VI. Notices of Deficiency and Section 6662(a) Accuracy-Related Penalties

Respondent assigned Revenue Agent Gerardo Chavez (RA Chavez) to audit petitioners' and Phoenix' 2013 tax returns. As part of the audit RA Chavez issued information document requests to petitioners requesting their accounting records for 2013, but petitioners did not respond. RA Chavez completed his audit without receiving any additional information from petitioners, and on April 11, 2016, respondent issued Letters 950 (30-day letters) and Forms 4549-A, Income Tax [*8] Examination Changes, also known as revenue agent reports (RARs), to petitioners with proposed adjustments to tax and accuracy-related penalties. Petitioners did not respond to the 30-day letters or RARs. The parties stipulated that, on May 6, 2016, RA Chavez' supervisor, Michael L. Krovious, approved the penalties determined against petitioners by signing Forms 300, Civil Penalty Approval Form (civil penalty approval forms).

Respondent issued statutory notices of deficiency to petitioners on May 25, 2016. Andrew and Sara timely petitioned this Court on August 18, 2016. Ronald and Linda timely petitioned this Court on August 23, 2016. On August 3, 2018, we granted respondent's motion to consolidate petitioners' cases. In October 2018 petitioners provided respondent with Phoenix' accounting records, and, as a result, respondent made several concessions with respect to previously disallowed deductions. We held the trial in petitioners' cases on July 22, 2019.


I. Burden of Proof

Generally, the Commissioner's determination in a notice of deficiency is presumed correct, and the taxpayer bears the burden of proving the determination is erroneous. Rule 142(a); Welch v. Helvering, 290 U.S. 111, 115 (1933). In deciding whether a taxpayer has met his evidentiary burden, we are not required to [*9] accept as true the uncontroverted self-serving testimony of interested witnesses. Wood v. Commissioner, 338 F.2d 602, 605 (9th Cir. 1964), aff'g 41 T.C. 593 (1964).

Work instructions –
1. Summarize the passage on the tax audit and burden of proof in two sentences.
2. Resume the passage on the tax audit and burden of proof, picking up after its final sentence.
The data that comes next is from a separate source.

Data entries –
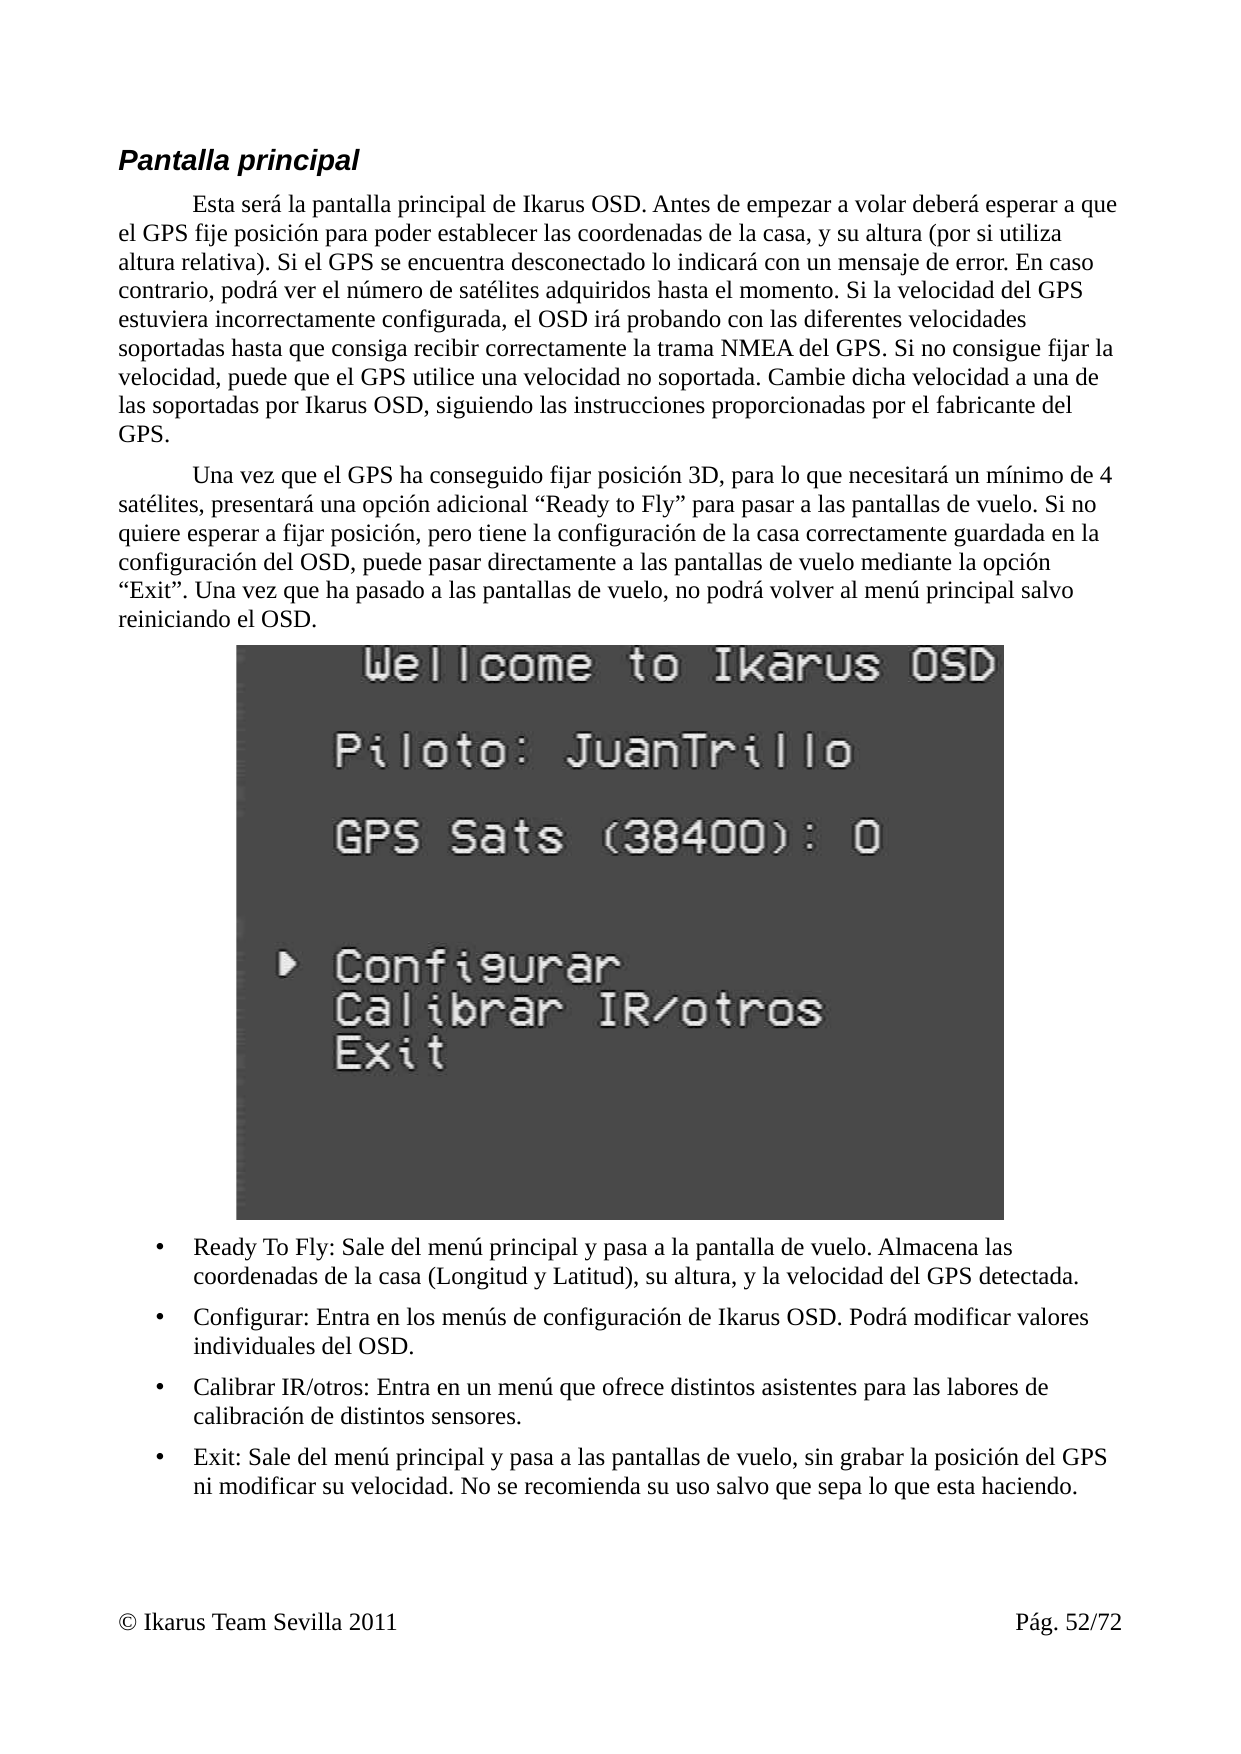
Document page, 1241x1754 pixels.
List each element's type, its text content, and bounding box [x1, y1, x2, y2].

text Una vez que el GPS ha conseguido fijar posición 3D, para lo que necesitará un mínimo de 4 satélites, presentará una opción adicional “Ready to Fly” para pasar a las pantallas de vuelo. Si no quiere esperar a fijar posición, pero tiene la configuración de la casa correctamente guardada en la configuración del OSD, puede pasar directamente a las pantallas de vuelo mediante la opción “Exit”. Una vez que ha pasado a las pantallas de vuelo, no podrá volver al menú principal salvo reiniciando el OSD. [118, 460, 1122, 633]
picture [236, 645, 1004, 1220]
list Ready To Fly: Sale del menú principal y pasa a la pantalla de vuelo. Almacena las coordenadas de la casa (Longitud y Latitud), su altura, y la velocidad del GPS detectada. [156, 1232, 1122, 1289]
text Esta será la pantalla principal de Ikarus OSD. Antes de empezar a volar deberá esperar a que el GPS fije posición para poder establecer las coordenadas de la casa, y su altura (por si utiliza altura relativa). Si el GPS se encuentra desconectado lo indicará con un mensaje de error. En caso contrario, podrá ver el número de satélites adquiridos hasta el momento. Si la velocidad del GPS estuviera incorrectamente configurada, el OSD irá probando con las diferentes velocidades soportadas hasta que consiga recibir correctamente la trama NMEA del GPS. Si no consigue fijar la velocidad, puede que el GPS utilice una velocidad no soportada. Cambie dicha velocidad a una de las soportadas por Ikarus OSD, siguiendo las instrucciones proporcionadas por el fabricante del GPS. [118, 189, 1122, 448]
list Calibrar IR/otros: Entra en un menú que ofrece distintos asistentes para las labores de calibración de distintos sensores. [156, 1372, 1122, 1429]
list Configurar: Entra en los menús de configuración de Ikarus OSD. Podrá modificar valores individuales del OSD. [156, 1302, 1122, 1359]
list Exit: Sale del menú principal y pasa a las pantallas de vuelo, sin grabar la posición del GPS ni modificar su velocidad. No se recomienda su uso salvo que sepa lo que esta haciendo. [156, 1442, 1122, 1499]
subtitle Pantalla principal [118, 143, 1122, 177]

Results for each task –
1. After petitioners did not answer requests for their 2013 accounting records, RA Chavez completed his audit, respondent sent 30-day letters and revenue agent reports proposing tax adjustments and accuracy-related penalties, and his supervisor approved the penalties on May 6, 2016. Respondent issued notices of deficiency on May 25, 2016, petitioners timely petitioned, the cases were consolidated and tried on July 22, 2019, and the Commissioner's determination is generally presumed correct, with the taxpayer bearing the burden of proving it erroneous.

2.
In the U.S. Court of Appeals for the Ninth Circuit, the court to which appeal in these cases would lie absent a stipulation to the contrary,4 the presumption of correctness attaches to the Commissioner's determination of unreported income when the Commissioner introduces a minimum evidentiary foundation to show that the taxpayer received unreported income. Hardy v. Commissioner, 181 F.3d 1002, 1004 (9th Cir. 1999), aff'g T.C. Memo. 1997-97. If the Commissioner supports his determination with a minimal evidentiary foundation, the taxpayer bears the burden of showing by a preponderance of credible evidence that the determination is arbitrary or erroneous. Id.; Palmer v. IRS, 116 F.3d 1309, 1312 (9th Cir. 1997). Bank deposits are prima facie evidence of the receipt of income. Tokarski v. Commissioner, 87 T.C. 74, 77 (1986). The parties have stipulated that Phoenix received a check for $250,000 from Elite in 2013, which petitioners deposited in an account over which only Ronald and Andrew had signature [*10] authority. This evidence provides the requisite minimal evidentiary foundation to entitle respondent's determination to the presumption of correctness.

Petitioners argue that section 7491(a) shifts the burden of proof to respondent with respect to Phoenix' unreported income. Section 7491(a)(1) provides that if the taxpayer introduces credible evidence with respect to any factual issue relevant to ascertaining his liability and satisfies the requirements of section 7491(a)(2), the burden of proof shifts to the Commissioner with respect to that issue. Section 7491(a)(2) provides that the taxpayer must comply with all recordkeeping and substantiation requirements and cooperate with reasonable requests by the Commissioner for information, documents, witnesses, meetings, and interviews. Because petitioners failed to respond to reasonable requests by respondent for information and documents, they do not satisfy the section 7491(a)(2) requirements. We hold that the burden of proof remains with petitioners.

II. Phoenix' Unreported Gross Receipts

Respondent determined that Phoenix had unreported gross receipts of $353,146 for 2013, but petitioners challenge only $183,202 of the $250,000 [*11] Phoenix received from Elite and deposited in the 3396 account.5 Petitioners argue that this amount is not income to Phoenix because the 3396 account was a trust account established and maintained for the benefit of Ms. Beckman.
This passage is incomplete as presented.